You’re riding the bus and suddenly remember that you have a book that might be due back at the library.

You’re riding the bus and suddenly remember that you have a book that might be due back at the library. Normally, you’d either have to stretch your memory or call the library’s automated voice service to access your membership account. Now there’s an app for that, making your smartphone just a little bit smarter.

The St. Albert Public Library (SAPL) has officially launched its new applications for smartphones that allow patrons full access to their accounts and the catalogue while they’re on the go.

“It’s cool. It makes it a little bit easier for people to use the library on their phone,” said public services manager Heather Dolman.

The new free SAPL mobile applications are available for iPhone and Android phones as well as iPods and iPads as well as most other tablet computers. Blackberry, Windows Phone and Kobo Vox users can access a mobile version of the library’s catalogue that loads automatically when accessing the library’s website on those mobile devices.

Shelley Martell, the library’s communications assistant, appreciates how some of the apps’ features have made her life easier.

“I’m an iPhone user and I love one of the new search features on the SAPL iPhone app,” said Martell. “If I am out and about and come across a book I’d like to read, I can open the SAPL app and scan the publisher’s ISBN barcode number on the book with my phone. In a flash, it shows me if the library has the book. In a touch or two, I can place it on hold.”

Dolman uses an Android phone.

“Before the mobile site became available, I’d go to our website pinching and expanding and I’d have to go back and forth to see what I want to see, so the mobile site just makes it a whole lot easier to go through,” she said.

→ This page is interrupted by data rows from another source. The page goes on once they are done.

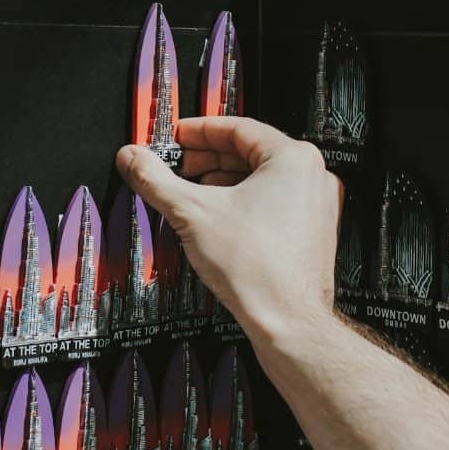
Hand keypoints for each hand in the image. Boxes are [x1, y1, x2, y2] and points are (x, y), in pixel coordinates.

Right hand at [116, 116, 342, 342]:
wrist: (288, 321)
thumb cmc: (259, 269)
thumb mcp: (191, 212)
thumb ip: (155, 179)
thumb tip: (133, 158)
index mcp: (293, 158)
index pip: (238, 128)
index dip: (199, 130)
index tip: (178, 136)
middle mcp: (312, 176)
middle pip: (250, 152)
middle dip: (207, 159)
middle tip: (177, 164)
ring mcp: (316, 205)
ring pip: (261, 179)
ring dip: (222, 181)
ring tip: (191, 191)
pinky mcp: (312, 232)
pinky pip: (272, 203)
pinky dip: (242, 202)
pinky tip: (217, 218)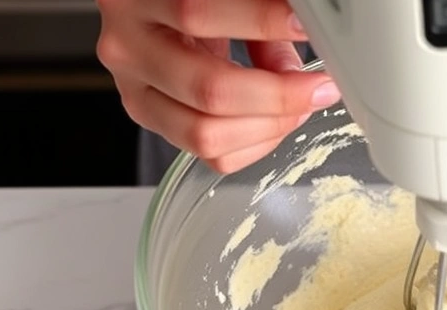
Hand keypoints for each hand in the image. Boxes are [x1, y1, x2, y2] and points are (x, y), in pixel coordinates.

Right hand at [95, 0, 341, 172]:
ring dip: (271, 126)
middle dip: (279, 95)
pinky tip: (277, 120)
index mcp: (136, 0)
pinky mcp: (156, 127)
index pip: (199, 14)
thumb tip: (308, 41)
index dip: (262, 22)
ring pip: (208, 135)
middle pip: (209, 90)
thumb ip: (258, 14)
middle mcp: (127, 50)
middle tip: (320, 87)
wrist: (151, 10)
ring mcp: (135, 95)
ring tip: (302, 104)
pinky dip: (258, 144)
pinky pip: (215, 157)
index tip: (306, 27)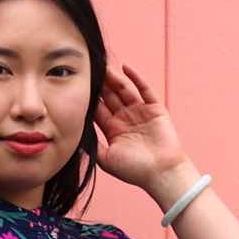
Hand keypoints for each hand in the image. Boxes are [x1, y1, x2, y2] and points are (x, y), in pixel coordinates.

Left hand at [92, 60, 188, 190]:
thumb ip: (92, 145)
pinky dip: (136, 78)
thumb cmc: (135, 170)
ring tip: (103, 65)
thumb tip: (75, 134)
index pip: (99, 110)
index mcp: (114, 131)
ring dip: (114, 78)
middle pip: (110, 97)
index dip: (90, 98)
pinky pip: (144, 89)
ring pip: (124, 90)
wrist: (162, 173)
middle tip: (90, 68)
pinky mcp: (155, 109)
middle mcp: (126, 119)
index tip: (79, 85)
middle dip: (101, 84)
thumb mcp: (107, 159)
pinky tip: (125, 68)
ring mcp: (141, 113)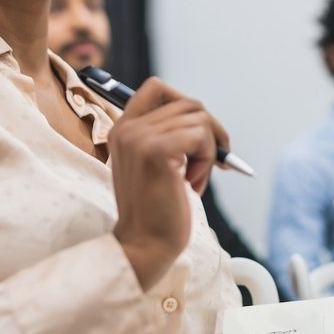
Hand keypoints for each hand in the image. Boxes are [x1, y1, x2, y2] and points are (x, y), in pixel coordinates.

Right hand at [108, 77, 228, 290]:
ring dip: (208, 150)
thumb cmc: (156, 210)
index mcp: (122, 129)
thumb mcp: (155, 165)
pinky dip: (207, 160)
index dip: (184, 104)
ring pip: (199, 118)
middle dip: (209, 132)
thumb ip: (166, 136)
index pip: (157, 88)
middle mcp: (127, 127)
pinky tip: (193, 184)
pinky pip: (201, 136)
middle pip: (188, 103)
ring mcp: (140, 137)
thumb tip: (205, 119)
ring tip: (193, 180)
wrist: (144, 245)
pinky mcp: (157, 150)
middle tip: (211, 162)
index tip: (198, 134)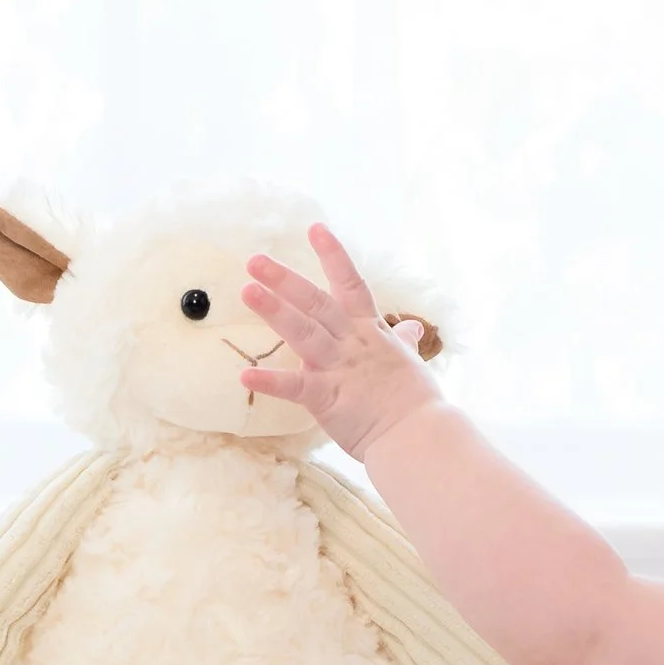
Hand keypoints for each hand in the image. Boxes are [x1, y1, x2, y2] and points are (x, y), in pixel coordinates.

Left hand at [240, 225, 438, 457]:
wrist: (419, 436)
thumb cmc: (416, 401)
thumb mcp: (408, 361)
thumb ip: (402, 340)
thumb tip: (411, 326)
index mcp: (371, 331)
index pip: (351, 285)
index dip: (334, 255)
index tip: (315, 229)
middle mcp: (352, 343)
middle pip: (316, 303)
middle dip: (285, 280)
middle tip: (255, 260)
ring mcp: (339, 369)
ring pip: (303, 332)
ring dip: (274, 311)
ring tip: (247, 291)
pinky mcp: (327, 399)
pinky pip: (294, 388)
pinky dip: (270, 382)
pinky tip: (244, 376)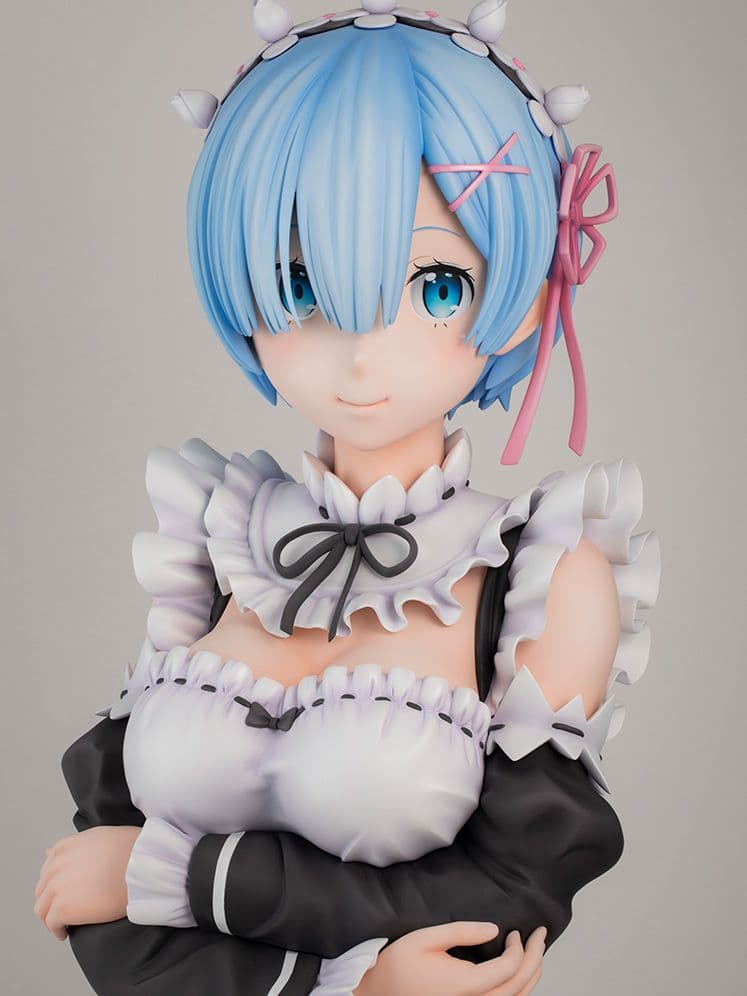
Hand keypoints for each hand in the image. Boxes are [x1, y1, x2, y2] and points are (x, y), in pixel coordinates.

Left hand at [34, 826, 140, 939]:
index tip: (64, 891)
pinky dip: (57, 929)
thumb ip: (76, 846)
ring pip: (41, 908)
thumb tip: (51, 851)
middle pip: (42, 889)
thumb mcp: (101, 837)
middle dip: (51, 900)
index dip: (55, 882)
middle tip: (65, 909)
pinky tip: (67, 932)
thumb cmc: (132, 852)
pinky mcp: (62, 908)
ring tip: (64, 924)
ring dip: (51, 917)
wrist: (143, 866)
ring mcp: (57, 887)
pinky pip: (52, 923)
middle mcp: (57, 865)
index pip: (48, 868)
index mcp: (66, 847)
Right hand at [354, 921, 545, 995]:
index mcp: (466, 986)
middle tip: (542, 935)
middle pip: (519, 986)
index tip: (515, 931)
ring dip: (531, 977)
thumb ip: (462, 931)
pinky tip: (520, 976)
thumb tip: (494, 930)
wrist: (379, 992)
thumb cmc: (399, 964)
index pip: (509, 968)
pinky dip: (518, 991)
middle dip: (535, 959)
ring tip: (537, 954)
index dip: (520, 947)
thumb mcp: (426, 938)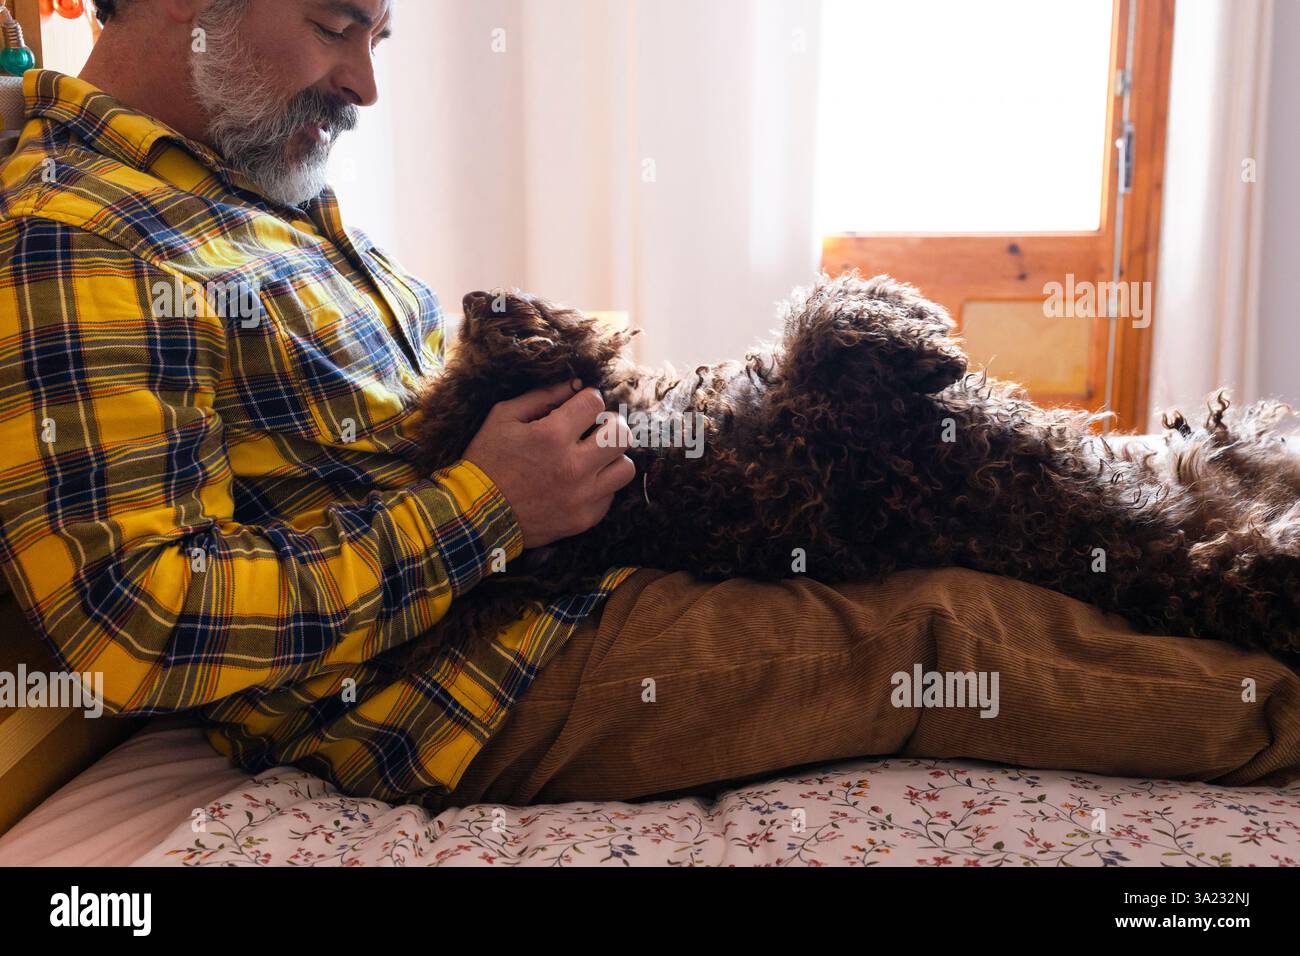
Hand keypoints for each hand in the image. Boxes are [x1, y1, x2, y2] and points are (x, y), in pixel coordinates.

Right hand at [463, 380, 635, 548]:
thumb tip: (576, 384)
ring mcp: (582, 496)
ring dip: (612, 457)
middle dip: (609, 424)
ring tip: (593, 456)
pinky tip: (582, 481)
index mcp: (552, 436)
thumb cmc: (486, 461)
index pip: (595, 402)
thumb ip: (542, 396)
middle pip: (621, 434)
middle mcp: (573, 466)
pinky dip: (601, 485)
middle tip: (594, 428)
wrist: (475, 516)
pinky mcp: (584, 518)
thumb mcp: (503, 417)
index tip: (579, 405)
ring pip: (625, 467)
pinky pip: (611, 495)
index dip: (587, 398)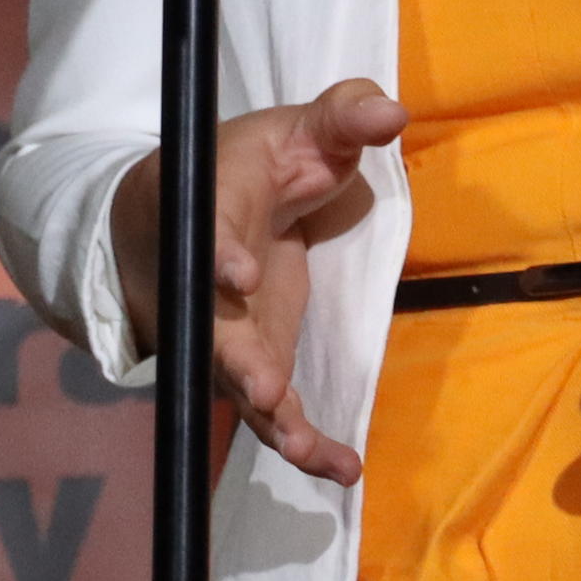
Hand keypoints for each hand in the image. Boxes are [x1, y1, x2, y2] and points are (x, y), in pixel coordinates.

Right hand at [106, 77, 394, 486]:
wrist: (189, 213)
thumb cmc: (245, 166)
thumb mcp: (294, 128)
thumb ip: (342, 115)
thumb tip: (391, 111)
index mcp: (208, 212)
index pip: (208, 235)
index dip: (220, 257)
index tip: (240, 275)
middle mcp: (205, 286)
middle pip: (213, 331)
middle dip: (237, 361)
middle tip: (262, 387)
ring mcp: (226, 334)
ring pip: (239, 385)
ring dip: (272, 421)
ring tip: (306, 450)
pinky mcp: (255, 365)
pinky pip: (275, 415)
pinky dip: (308, 445)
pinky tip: (345, 470)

The new applications also make it easier to stay abreast of the most current and popular items in the collection by categorizing items that were recently reviewed, recently arrived, on order, or on bestseller lists.

“The SAPL app has a screen that allows me to easily see all the items I have checked out, when they’re due back, what I have on hold, what I’ve recently returned, and if I have fees due. It lets me keep my own ‘shelves’ of books I’ve read, or want to read too. It’s easy and quick to do it with the app,” Martell added.

The apps were developed by BiblioCommons, the software company that supplies the library’s catalogue. These apps follow suit with the Edmonton Public Library, along with several others across the province.

There were 17,612 visits to the St. Albert library’s online catalogue over the last month with 2,327 of them coming from mobile devices. Now that the apps have been launched library officials expects that number to skyrocket.

The apps can be found by searching “SAPL” on iTunes, or “St. Albert Public Library” on Android Market.

The library also has a variety of other features that are available for smartphones and tablets including e-books and e-audiobooks, databases, and Mango language learning.